Atlassian rolled out the Guest User feature as a beta experience on the 1st of October. This new feature allows those guests to act as licensed users inside a specific space that you determine they have access to. They can create and edit pages, add attachments and include comments.
Since these guests are now similar to Confluence licensed users, how can you onboard them in Confluence?
Onboard with Confluence pages
First thing, you need to be a Site Admin to be able to invite guest users. If you are one, you can refer to the steps mentioned in the Atlassian support or the community article.
Before inviting your guest into the dedicated space, your first option would be to create different Confluence pages and organize them per level with the child page option.
You can insert/include any type of content within these Confluence pages with the help of macros you find in the editor bar. It’s also possible to bring Confluence pages from other spaces into the page you’re creating with the “include page” macro. You just have to make sure that the permissions are adjusted so everyone can see them.
The guest client can engage with these pages by adding reactions and comments to the page. If you grant further permissions to the guest user, they can create pages and edit existing ones if needed.
As you can see, the screenshot below presents the Guest view in a Confluence space where they’ll have a purple info bar above the Confluence menu telling them they are a guest on the Confluence site.
Confluence gives this great feature for tracking users’ activities on Confluence pages. The page can have analytics where it shows who viewed it, how many times, when, and the version they viewed. All these options are available for Confluence premium but are limited in the free version.
Onboard with Smart Courses for Confluence
If you are looking for a whole new content type for Confluence, your go-to would be Smart Courses for Confluence, as it allows you to build your own courses within Confluence.
As a best practice, collecting data and content in one place is more accessible, especially in onboarding. In terms of collaboration, building a course in Smart Courses has the same logic as creating a Confluence page. You can co-create a course with your peers and add more than 8 types of content to it, including Confluence pages. If you want to use content that’s already been used in previous courses, you can easily import it without having to recreate it.
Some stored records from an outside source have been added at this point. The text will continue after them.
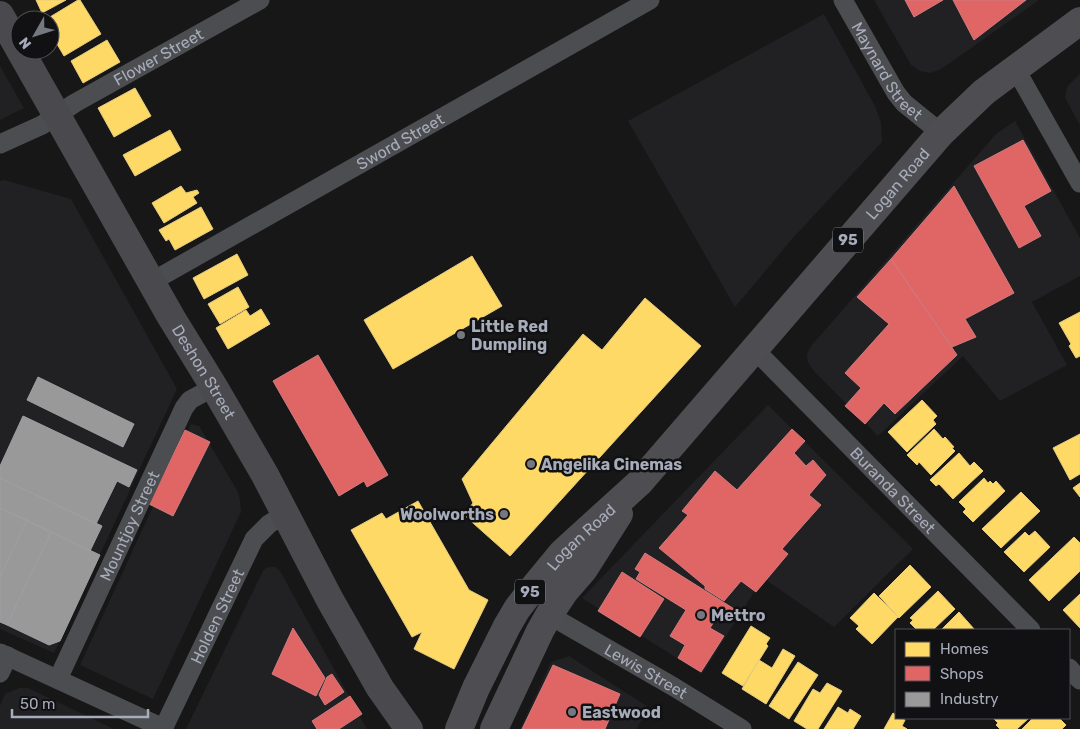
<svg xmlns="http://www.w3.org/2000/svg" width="1080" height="729" font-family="Rubik,sans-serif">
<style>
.built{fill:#212124}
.homes{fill:#ffd966;stroke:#e5cc7f}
.shops{fill:#e06666;stroke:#cf7b7f}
.industry{fill:#999;stroke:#9d9fa3}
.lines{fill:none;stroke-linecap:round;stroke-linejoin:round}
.street{stroke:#4b4d50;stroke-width:19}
.secondary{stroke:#4a4a4e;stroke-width:28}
.primary{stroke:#4e4e52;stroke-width:28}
.poi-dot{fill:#757881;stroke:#111113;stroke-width:2}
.labels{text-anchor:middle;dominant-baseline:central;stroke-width:5;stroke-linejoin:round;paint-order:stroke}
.shield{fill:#111113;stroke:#7a7e88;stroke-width:1}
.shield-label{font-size:15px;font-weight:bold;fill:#a7acba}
.street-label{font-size:16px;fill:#a7acba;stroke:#111113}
.poi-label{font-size:16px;font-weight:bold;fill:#a7acba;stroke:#111113;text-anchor:start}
</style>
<rect width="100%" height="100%" fill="#171717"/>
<path class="built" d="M874 0H1039L947 65 939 70 930 73 920 71 911 65Z
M824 14 875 106 881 123 882 142 792 239 735 307 628 121Z
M0 66 24 108 0 120Z
M1080 74V125L1065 98 1067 87Z
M1015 121 1080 238V276L1032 302 1067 365 1000 401 963 356 878 436 813 370 808 362 807 354 811 346 996 134Z
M4 180 71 199 177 389 54 653 0 629V181Z
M768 405 913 549 834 627 763 578 702 674 582 598Z
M191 424 199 426 238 492 240 501 241 512 153 699 80 665Z
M270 567H275L280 571 367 729H186L263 571 266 568Z
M569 656 648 707 637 729H520L551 662Z
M19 688H28L114 729H0V706L5 694Z"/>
<path class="homes" d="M36 0H66L42 13Z
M78 0H80L101 34 64 56 50 32V20H45Z
M107 40 120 62 83 83 71 61Z
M135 88 151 116 114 137 98 108Z
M170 130 181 150 135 176 123 155Z
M181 186 186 193 197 190 199 193 193 197 197 203 164 223 152 203Z
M201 207 213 229 175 250 169 239 166 241 159 230Z
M237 254 248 275 204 299 193 278Z
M472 256 502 306 393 369 364 320Z
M238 287 249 307 220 324 208 304Z
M645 298 701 346 510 556 464 515 473 503 462 479 583 334 602 350Z
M261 309 270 324 228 349 216 328 246 310 250 316Z
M1080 312V356L1076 358 1069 346 1071 344 1059 323Z
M922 400 937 416 933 420 936 424 907 452 888 432Z
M934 429 943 439 945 437 954 447 952 448 955 451 931 475 919 462 917 465 907 455Z
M1080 434V474L1070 480 1053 448Z
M959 453 970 466 974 462 983 471 953 499 939 484 936 486 930 480Z
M984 478 988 483 990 481 993 484 996 481 1005 491 973 522 963 512 966 509 959 502Z
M1080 483V497L1073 488Z
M1021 492 1040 511 1001 548 982 529Z
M418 501 469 590 488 600 454 669 414 649 422 632 412 637 351 530 382 513 386 519Z
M1035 531 1050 547 1024 572 1004 552 1025 532 1029 536Z
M1074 537 1080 543V571L1049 601 1029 580Z
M910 565 931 587 899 618 879 596Z
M938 591 955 609 933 630H917L910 623 913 620 910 618Z
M874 593 898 617 872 644 856 629 859 626 850 618Z
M1080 594V628L1063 610Z
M959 612 975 630H941Z
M751 626 770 638 766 644 768 646 743 686 722 673Z
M783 649 795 656 766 704 742 689 759 660 772 668Z
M798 662 818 675 789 719 769 706Z
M827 683 842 691 818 729H807L794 721 813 689 820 693Z
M838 707 848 713 850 709 861 716 853 729H824Z
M893 713 896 715V718L905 720 902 726 907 729H884Z
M993 718H1029L1017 729H1000L996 725 998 723Z
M1033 718H1059L1066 725 1062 729H1022Z"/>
<path class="shops" d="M905 0H943L914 17Z
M953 0H1026L974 40Z
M1023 140 1051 191 1024 206 1041 236 1019 248 974 166Z
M954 186 1014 293 965 319 976 337 952 347 891 259Z
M891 259 957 355 895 414 884 403 865 424 845 406 861 388 845 373 889 324 857 297Z
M318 355 388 475 367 487 364 481 339 496 273 381Z
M792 429 805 441 794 453 806 466 813 460 826 475 809 495 821 505 782 549 788 554 756 592 741 581 724 601 705 589V586L659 548 688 515 682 511 715 471 737 490Z
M185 430 210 442 173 516 149 504Z
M645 553 739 612 735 617 722 609 710 628 724 636 701 672 678 658 685 645 670 636 686 610 636 579 640 572 635 569Z
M622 572 664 599 640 637 598 611Z
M293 628 325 678 316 696 272 674Z
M553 665 620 694 605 729H522Z
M332 674 344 692 325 705 319 695 327 677Z
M350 696 362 714 339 729H317L312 721Z"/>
<path class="industry" d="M38 377 134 424 123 447 27 400Z
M23 416 137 470 129 487 117 481 96 524 0 478V466Z
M0 478 102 526 90 551 0 508Z
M0 508 27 520 0 577Z
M27 520 51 532 7 625 0 622V577Z
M51 532 100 555 60 641 49 645 7 625Z"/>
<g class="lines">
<g class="street">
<path id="s1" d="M843 0 896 93 904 103 941 133"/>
<path d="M1015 68 1080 183"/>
<path id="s2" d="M0 144 42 125 75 103 260 0"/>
<path id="s3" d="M151 282 650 0"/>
<path id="s4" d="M754 349 1031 630"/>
<path id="s5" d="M549 615 674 687 742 729"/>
<path d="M0 653 163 728"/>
<path d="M1069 668 1080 680"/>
<path d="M0 673 8 656"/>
<path id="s6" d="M58 679 184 408 190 400 214 387"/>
<path id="s7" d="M163 729 254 539 269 524 285 514"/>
</g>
<path class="secondary" id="s8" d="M0 15 171 317 214 387 265 475 330 600 380 688 409 729"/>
<g class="primary">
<path id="s9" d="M459 729 476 688 507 626 517 609 530 592 563 552 639 483 941 133 984 92 1080 21"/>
<path d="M494 729 540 631 549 615 565 591 584 569 619 514"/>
</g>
</g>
<g class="poi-dot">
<circle cx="461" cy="335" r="5"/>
<circle cx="531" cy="464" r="5"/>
<circle cx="504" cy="514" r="5"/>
<circle cx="701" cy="615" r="5"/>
<circle cx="572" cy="712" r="5"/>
</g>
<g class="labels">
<g class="shield">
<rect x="833" y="227.5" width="30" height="25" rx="4"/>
<rect x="515" y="579.5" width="30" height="25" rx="4"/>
</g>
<g class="shield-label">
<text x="848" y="240">95</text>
<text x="530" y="592">95</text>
</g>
<g class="street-label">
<text stroke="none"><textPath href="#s2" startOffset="181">Flower Street</textPath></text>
<text stroke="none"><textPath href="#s1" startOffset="84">Maynard Street</textPath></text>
<text stroke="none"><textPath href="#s3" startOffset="286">Sword Street</textPath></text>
<text stroke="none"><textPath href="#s9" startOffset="705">Logan Road</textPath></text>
<text stroke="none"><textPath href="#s8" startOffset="411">Deshon Street</textPath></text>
<text stroke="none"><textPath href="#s4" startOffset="198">Buranda Street</textPath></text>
<text stroke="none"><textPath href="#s6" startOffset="169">Mountjoy Street</textPath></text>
<text stroke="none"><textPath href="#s9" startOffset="230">Logan Road</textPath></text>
<text stroke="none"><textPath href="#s7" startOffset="125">Holden Street</textPath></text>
<text stroke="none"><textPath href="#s5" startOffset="112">Lewis Street</textPath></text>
</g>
<g class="poi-label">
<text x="471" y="326">Little Red<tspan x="471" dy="18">Dumpling</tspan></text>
<text x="541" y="464">Angelika Cinemas</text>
<text x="494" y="514" text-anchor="end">Woolworths</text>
<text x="711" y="615">Mettro</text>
<text x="582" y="712">Eastwood</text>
</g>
</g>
<rect x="895" y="629" width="175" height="90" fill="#111113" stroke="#4d4f56"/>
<rect x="905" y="642" width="25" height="15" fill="#ffd966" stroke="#4d4f56"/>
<text x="940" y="654" font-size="15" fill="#a7acba">Homes</text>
<rect x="905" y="666" width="25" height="15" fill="#e06666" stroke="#4d4f56"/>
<text x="940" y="679" font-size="15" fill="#a7acba">Shops</text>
<rect x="905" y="692" width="25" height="15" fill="#999999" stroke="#4d4f56"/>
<text x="940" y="704" font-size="15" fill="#a7acba">Industry</text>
<g transform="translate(35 35) rotate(231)"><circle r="24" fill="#111113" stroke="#4d4f56"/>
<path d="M0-4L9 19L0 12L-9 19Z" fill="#757881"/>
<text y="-8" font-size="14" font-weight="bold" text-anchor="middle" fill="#a7acba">N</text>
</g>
<path d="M12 709v8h136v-8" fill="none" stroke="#a7acba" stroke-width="2.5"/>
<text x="20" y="709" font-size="15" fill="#a7acba" stroke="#111113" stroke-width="4" paint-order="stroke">50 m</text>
</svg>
As long as your guest user (or group of guest users) is added and invited to your Confluence instance, you can easily share, assign, and grant them permission to create a course.
To ensure your onboarding process went successfully, you need to have a detailed report about your guest users’ learning path. Smart Courses provides detailed metrics on 3 different levels: globally, per course, and per user. In the guest user use case, you might need to know their session progress, the time they spent, and maybe their feedback about a course or a certain section of it. You can find this and more in Smart Courses for Confluence.